→ Excerpt:

•••••

I am not a big fan of Pixar productions, for the prime and simple reason that, like most western cartoons, and particularly like their Masters at Disney, they are overbearingly misogynist. Well, not as much as Disney itself, which I contend employs a misogynator, a special staff member whose job is running around the creative department butchering any scene or plot which threatens to represent women in a good light. But Pixar comes a close second, ensuring that, for example, in Monsters Inc the only female characters are a jealous clingy bimbo or an old hag. Their stories are also transparently boys-own-adventures, not aimed at or even thinking about potential girl viewers. For one or two movies this is bearable, but when you start to see the pattern, it becomes a real turn-off. Particularly compared to Studio Ghibli.
This is not true for Dreamworks, though I grant you I’m not that familiar with their work and Antz was certainly a shocking piece of (how come woody allen gets to do nothing but whine and squeal, and then gets credit for everything at the end?) But Shrek ran a very fine line in girl-targeted viewing, as well as being an excellent adventure and really funny. Monsters vs. Aliens is a similar type of movie, but with an even more transparently girl-power storyline, and applying the genre-bending fun-and-games of Shrek to science-fiction and horror movies.

•••••

→ Information shown:
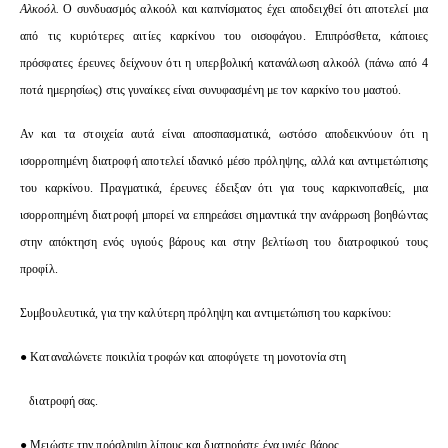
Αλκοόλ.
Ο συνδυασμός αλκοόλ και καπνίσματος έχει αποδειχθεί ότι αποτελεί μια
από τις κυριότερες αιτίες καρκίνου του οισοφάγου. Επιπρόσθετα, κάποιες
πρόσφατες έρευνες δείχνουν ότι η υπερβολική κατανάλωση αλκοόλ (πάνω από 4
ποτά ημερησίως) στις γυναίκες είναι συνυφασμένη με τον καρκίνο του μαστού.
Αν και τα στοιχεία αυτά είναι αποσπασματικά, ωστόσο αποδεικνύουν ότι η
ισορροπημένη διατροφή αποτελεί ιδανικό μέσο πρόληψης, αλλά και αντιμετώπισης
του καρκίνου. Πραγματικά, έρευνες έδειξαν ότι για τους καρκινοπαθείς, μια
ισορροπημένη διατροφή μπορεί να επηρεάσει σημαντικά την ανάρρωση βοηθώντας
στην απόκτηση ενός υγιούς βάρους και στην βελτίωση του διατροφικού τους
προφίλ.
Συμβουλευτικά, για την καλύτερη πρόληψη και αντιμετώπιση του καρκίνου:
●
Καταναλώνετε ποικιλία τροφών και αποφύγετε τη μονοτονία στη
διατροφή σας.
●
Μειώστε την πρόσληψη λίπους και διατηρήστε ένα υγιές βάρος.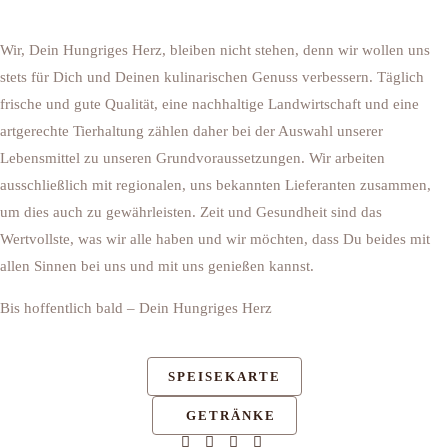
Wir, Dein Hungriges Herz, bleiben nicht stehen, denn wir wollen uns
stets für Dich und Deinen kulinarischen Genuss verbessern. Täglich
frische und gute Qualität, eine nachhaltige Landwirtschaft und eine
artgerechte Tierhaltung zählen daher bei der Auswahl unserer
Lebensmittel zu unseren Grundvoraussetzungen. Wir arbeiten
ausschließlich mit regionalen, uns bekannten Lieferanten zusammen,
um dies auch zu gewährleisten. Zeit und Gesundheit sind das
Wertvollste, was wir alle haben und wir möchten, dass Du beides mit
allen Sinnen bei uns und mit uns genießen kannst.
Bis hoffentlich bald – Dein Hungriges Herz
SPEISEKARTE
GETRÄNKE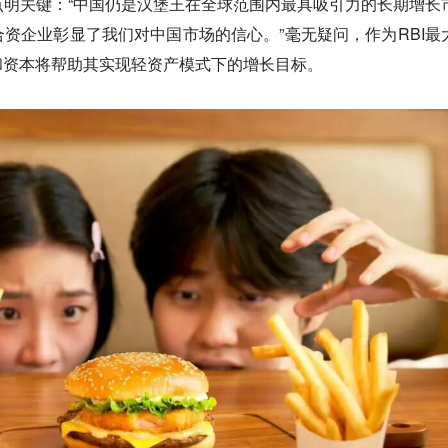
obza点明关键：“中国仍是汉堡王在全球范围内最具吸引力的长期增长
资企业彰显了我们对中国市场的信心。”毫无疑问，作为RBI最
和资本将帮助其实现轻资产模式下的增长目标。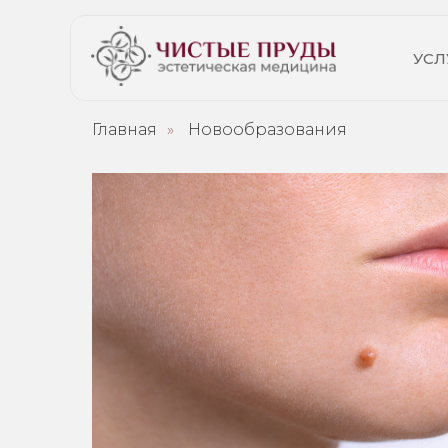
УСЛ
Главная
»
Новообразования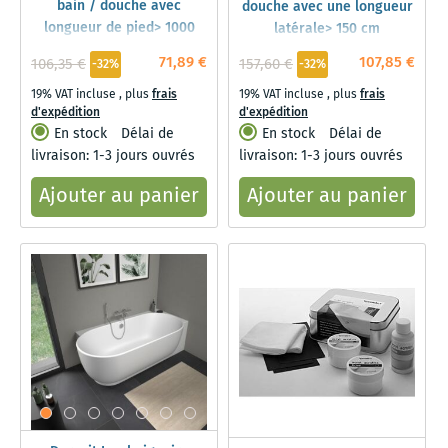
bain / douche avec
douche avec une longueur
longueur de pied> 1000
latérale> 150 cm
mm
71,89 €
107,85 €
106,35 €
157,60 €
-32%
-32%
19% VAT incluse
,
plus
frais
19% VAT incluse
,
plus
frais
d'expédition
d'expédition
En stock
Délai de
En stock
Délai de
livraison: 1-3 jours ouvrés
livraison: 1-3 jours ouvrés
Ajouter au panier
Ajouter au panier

•••••

→ Questions:
1 - According to the film commentary, what are the only female characters in Monsters Inc?
2 - Using the film commentary, explain why the writer is not a big fan of Pixar productions.
The items above are separate material, unrelated to the film commentary.

→ Answers to the problems:
1 - A jealous clingy bimbo or an old hag.

2 - Like most western cartoons, and especially Disney's, Pixar productions are overbearingly misogynist. Their stories are also transparently boys-own-adventures that are not aimed at, or even thinking about, girl viewers, and once that pattern becomes clear it is a real turn-off.